NHS – more than skin deep

A feminine, soft, accessible and soothing campaign has hit the streets, buses, airwaves and internet because letters from the NHS encouraging us to look after our health just don’t ‘reach’ some.

So how do you change the behaviour of poorly educated 18-28 year old women in Dudley who are not booking smear tests in numbers?

ORB were bought in to interrupt this pattern, to change negative perceptions and myths of cervical screening and, more importantly, drive behaviour change and increase screening attendance.

The challenge was to educate, inform and motivate a diverse audience that feels the invincibility of youth, does not value health and is too busy socialising to book a test.

We used research and analytics to define the tone; focus groups to select the preferred creative; and incisive thinking to create the strategy.
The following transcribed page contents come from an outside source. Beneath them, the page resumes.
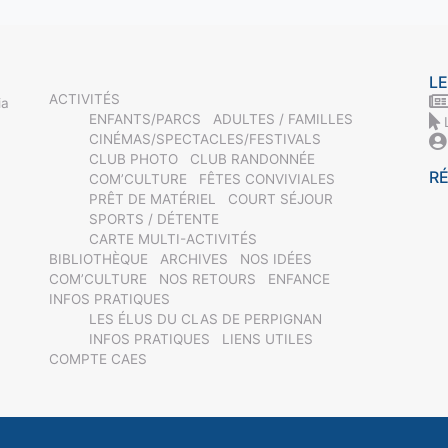
LE
ACTIVITÉS
ia
ENFANTS/PARCS
ADULTES / FAMILLES
CINÉMAS/SPECTACLES/FESTIVALS
CLUB PHOTO
CLUB RANDONNÉE
R
COM’CULTURE
FÊTES CONVIVIALES
PRÊT DE MATÉRIEL
COURT SÉJOUR
SPORTS / DÉTENTE
CARTE MULTI-ACTIVITÉS
BIBLIOTHÈQUE
ARCHIVES
NOS IDÉES
COM’CULTURE
NOS RETOURS
ENFANCE
INFOS PRATIQUES
LES ÉLUS DU CLAS DE PERPIGNAN
INFOS PRATIQUES
LIENS UTILES
COMPTE CAES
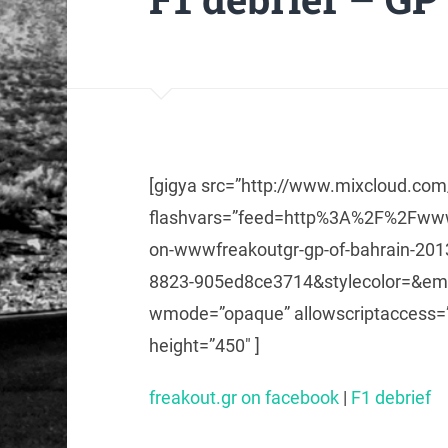
[gigya src=”http://www.mixcloud.co
flashvars=”feed=http%3A%2F%2Fwww
on-wwwfreakoutgr-gp-of-bahrain-2
8823-905ed8ce3714&stylecolor=&em
wmode=”opaque” allowscriptaccess=”a
height=”450″ ]
freakout.gr on facebook
|
F1 debrief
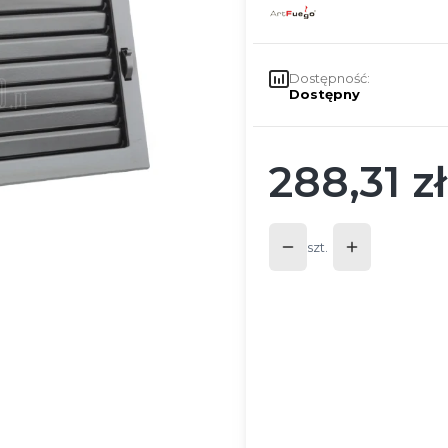
Dostępność:
Dostępny
288,31 zł
Cena
szt.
We used our extensive knowledge of the target youth audience to launch a multi-channel campaign – including poster advertising, radio adverts, a Facebook campaign, a roadshow and online microsite.

The success speaks for itself. Research from independent research body Public Knowledge shows that:

  • Self-reported screening attendance had risen significantly at the post stage from 58% at the pre stage to 76% of all women interviewed – a significant increase of 18%.
  • 55% of those interviewed had visual or audio recall of the campaign. (The highest recall that the researchers had seen – so outstanding in fact, that they are using this campaign case study for a white paper.)

NHS Dudley extended a two-month pilot campaign to four and due to the success of the campaign plans are in place to re-run it with developments early in 2013.